Zwischen Fels und Lawinen - Einmal Scharnitzjoch und wieder fast ganz hinab


Publiziert von alpensucht , 17. Juli 2012 um 03:54.

Region: Welt » Deutschland » Alpen » Wetterstein-Gebirge
Tour Datum:18 Mai 2012
Wandern Schwierigkeit: T3 - anspruchsvolles Bergwandern
Wegpunkte:
Geo-Tags: A 
Zeitbedarf: 7:30
Aufstieg: 500 m
Abstieg: 800 m
Strecke:Rastplatz Puitegg - Scharnitzjoch - Puitegg - Puitbach ca. 9,5km

Der zweite Tag beginnt für mich etwas frustrierend, weil meine Freunde ewig nicht aus den Federn kommen. Ich wache etwa 6:30 Uhr das erste Mal auf, schreibe noch einige Notizen zur Tour gestern auf, genieße die Stille und stehe eine Stunde später auf. Einen kleinen Funken Hoffnung hab ich noch, heute eine Mehrseillängentour durch die Scharnitzspitz-Südwand zu schaffen. Aber es liegt immer noch recht viel Schnee besonders oben in den Kammlagen. Weil eben die anderen die Möglichkeit der Südwand fast völlig ausschließen, schlafen sie so lange. Bis 11 Uhr schlafen sie. Eine derartige Demotivation ist mir unbegreiflich, da wir schon nur vier bis fünfmal im Jahr irgendwo hier hinauf kommen!

:::

ARBEITSAUFTRAG A> Schreib den Tourenbericht beginnend mit „Der zweite Tag“ und weiter bis einschließlich „hier hinauf kommen!“ noch einmal ab und ersetze dabei „Freunde“ durch „Kumpels“.
Der Tourenbericht und die Datensätze haben nichts miteinander zu tun.

:::

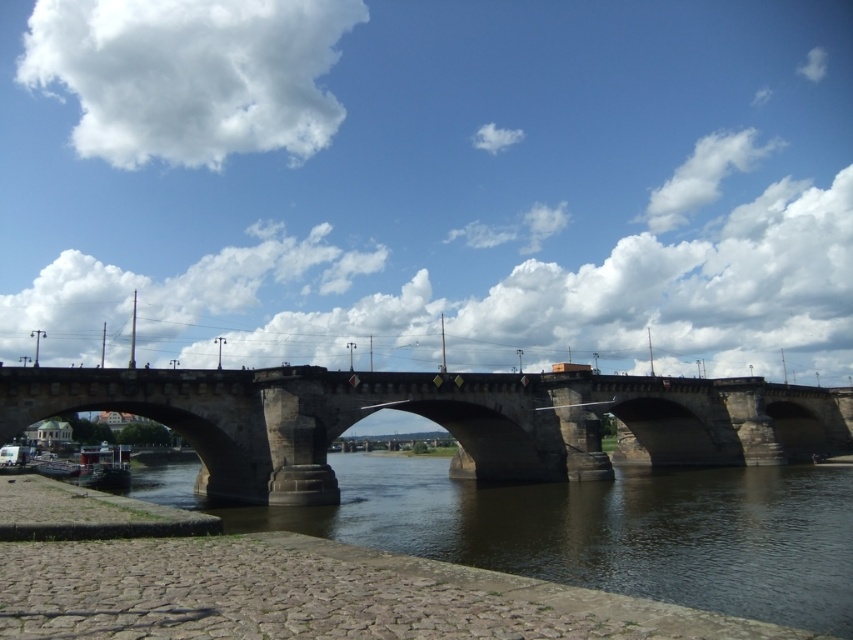
You are a photographer planning to capture the stone bridge at center and the white fluffy cloud at upper center in a single frame. Based on their sizes, which one will appear bigger in the photo?

The stone bridge at center will appear bigger in the photo because it is larger in size than the white fluffy cloud at upper center.

What is the 2D coordinate of the brown stone river at lower left in the image?

The brown stone river at lower left is located at the 2D coordinate point of (x=592, y=529).

You are a photographer standing on the stone bridge at center and want to capture the white fluffy cloud at upper center in your shot. Considering the distance between them, is it possible to take a clear photo of the cloud from your current position?

The distance between the stone bridge at center and the white fluffy cloud at upper center is 334.55 feet. Since clouds are typically high in the sky, this distance is manageable with a standard camera lens, so yes, you can take a clear photo of the white fluffy cloud at upper center from the stone bridge at center.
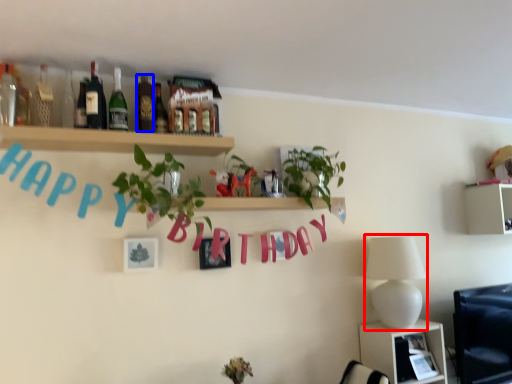
Question: Which point is closer to the camera, lamp (highlighted by a red box) or bottle (highlighted by a blue box)?

Choices:
 (A) lamp
 (B) bottle

Answer: (B)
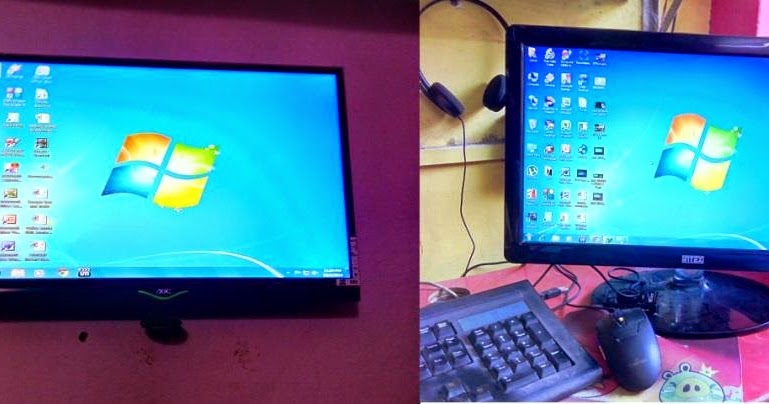
What are the coordinates of `screen frame` in the screenshot? It's located at (231, 302), (285, 64), (626, 35), (573, 254).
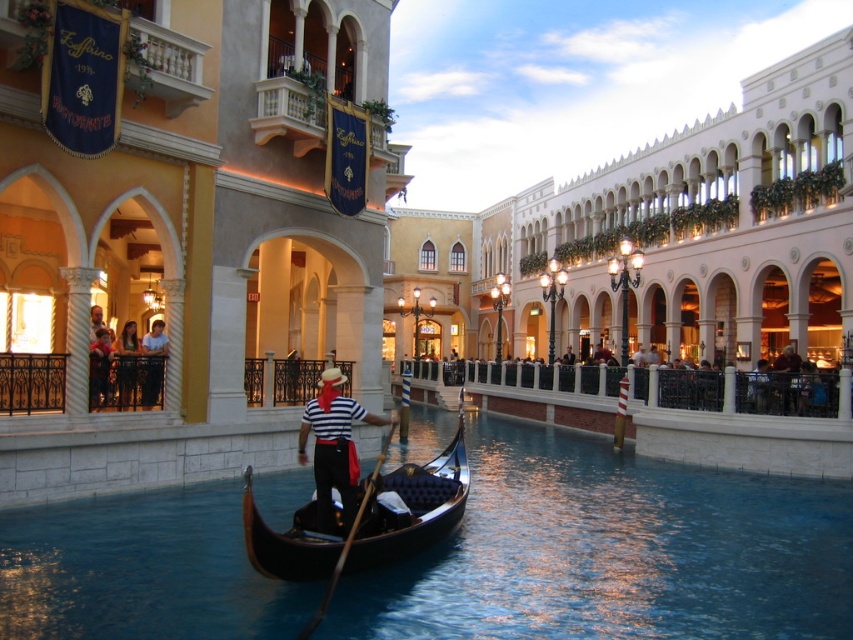
You are standing on the dock near the black polished gondola at center. If you walk straight ahead, which direction would you face relative to the gondola?

Since the black polished gondola at center is located at point (366, 518), walking straight ahead from the dock would mean facing away from the gondola.

You are a tourist standing on the canal bridge and want to take a photo of the black glossy water at center and the white cotton shirt at center. Which object should you focus on first if you want to capture both in one frame without moving the camera?

You should focus on the white cotton shirt at center first because it is taller than the black glossy water at center, allowing you to adjust the camera angle to include both in the frame.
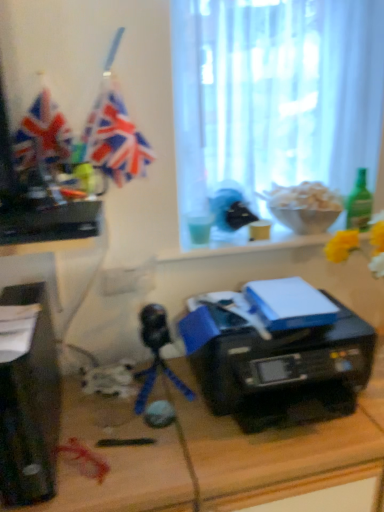
You are a GUI agent. You are given a task and a screenshot of the screen. Output one action in this format:
    pyautogui.click(x=<x>, y=<y>)
    Task: Click on the vacant space to the right of translucent plastic cup at window
    The image size is (384, 512).
    Given the screenshot: What is the action you would take?
    pyautogui.click(x=249, y=237)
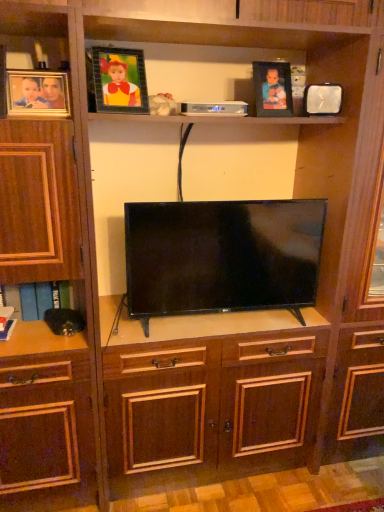
Question: Is flat screen tv at center positioned behind matte wooden picture frame at upper left, which ranks as the first picture frame in left-to-right order?

Choices:
 (A) yes
 (B) no

Answer: (A)

Question: From a real-world perspective, is flat screen tv at center over matte wooden picture frame at upper left, which appears as the 4th picture frame when viewed from the right?

Choices:
 (A) no
 (B) yes

Answer: (A)

Question: From the image's perspective, would you say flat screen tv at center is shown under matte wooden picture frame at upper left, which ranks as the first picture frame in left-to-right order?

Choices:
 (A) no
 (B) yes

Answer: (B)

Question: Can you confirm if flat screen tv at center is bigger than matte wooden picture frame at upper left, which appears as the 4th picture frame when viewed from the right?

Choices:
 (A) yes
 (B) no

Answer: (A)

Question: Does flat screen tv at center appear on the right side of matte wooden picture frame at upper left, which appears as the 4th picture frame when viewed from the right?

Choices:
 (A) no
 (B) yes

Answer: (B)

Question: In the image, is metallic frame at upper center, the second picture frame positioned from the left, positioned in front of or behind flat screen tv at center?

Choices:
 (A) front
 (B) behind

Answer: (A)

Question: From the image's perspective, is metallic frame at upper center, the second picture frame positioned from the left, located above or below flat screen tv at center?

Choices:
 (A) above
 (B) below

Answer: (A)

Question: In terms of height, does metallic frame at upper center, the second picture frame positioned from the left, look taller or shorter compared to flat screen tv at center?

Choices:
 (A) short
 (B) tall

Answer: (A)

Question: Does point (109, 106) appear closer or farther from the camera than point (190, 209)?

Choices:
 (A) farther
 (B) closer

Answer: (B)

Question: Looking at their shapes, would you say matte black picture frame at upper center, the third picture frame positioned from the left, is wider or thinner than matte wooden picture frame at upper left, which ranks as the first picture frame in left-to-right order?

Choices:
 (A) thin
 (B) wide

Answer: (B)

Question: From the image's perspective, is matte black picture frame at upper center, the second picture frame in the right-to-left sequence, located above or below matte wooden picture frame at upper left, which ranks as the first picture frame in left-to-right order?

Choices:
 (A) above
 (B) below

Answer: (A)

Question: Is point 281,77 closer or farther from the camera than point 59,81?

Choices:
 (A) farther
 (B) closer

Answer: (A)

Question: In terms of size, does matte black picture frame at upper center, the third picture frame positioned from the left, appear bigger or smaller than matte wooden picture frame at upper left, which appears as the 4th picture frame when viewed from the right?

Choices:
 (A) big
 (B) small

Answer: (A)

Question: Is point (324, 96) positioned closer to the camera than point (59, 116)?

Choices:
 (A) closer
 (B) farther

Answer: (B)

Question: In terms of height, does metallic silver clock at upper right, which is counted as the fourth picture frame, starting from the left, look taller or shorter compared to matte wooden picture frame at upper left, which appears as the 4th picture frame when viewed from the right?

Choices:
 (A) tall
 (B) short

Answer: (B)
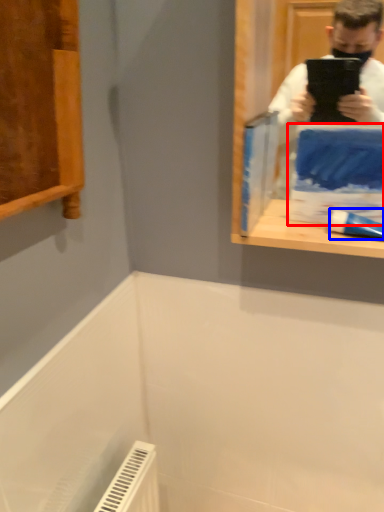
Question: Which point is closer to the camera, paperback book (highlighted by a red box) or toothpaste (highlighted by a blue box)?

Choices:
 (A) paperback book
 (B) toothpaste

Answer: (A)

:::

ARBEITSAUFTRAG B> Sammle alle Zeilen der Datensätze, in denen das Wort „screenshot“ vorkommt, und gib sie wieder. Dabei zählt die Groß- und Kleinschreibung.

LÖSUNG A>
Der zweite Tag beginnt für mich etwas frustrierend, weil meine Kumpels ewig nicht aus den Federn kommen. Ich wache etwa 6:30 Uhr das erste Mal auf, schreibe noch einige Notizen zur Tour gestern auf, genieße die Stille und stehe eine Stunde später auf. Einen kleinen Funken Hoffnung hab ich noch, heute eine Mehrseillängentour durch die Scharnitzspitz-Südwand zu schaffen. Aber es liegt immer noch recht viel Schnee besonders oben in den Kammlagen. Weil eben die anderen die Möglichkeit der Südwand fast völlig ausschließen, schlafen sie so lange. Bis 11 Uhr schlafen sie. Eine derartige Demotivation ist mir unbegreiflich, da wir schon nur vier bis fünfmal im Jahr irgendwo hier hinauf kommen!

LÖSUNG B>
What are the coordinates of `screen frame` in the screenshot? It's located at (231, 302), (285, 64), (626, 35), (573, 254).
You are a GUI agent. You are given a task and a screenshot of the screen. Output one action in this format:
    Given the screenshot: What is the action you would take?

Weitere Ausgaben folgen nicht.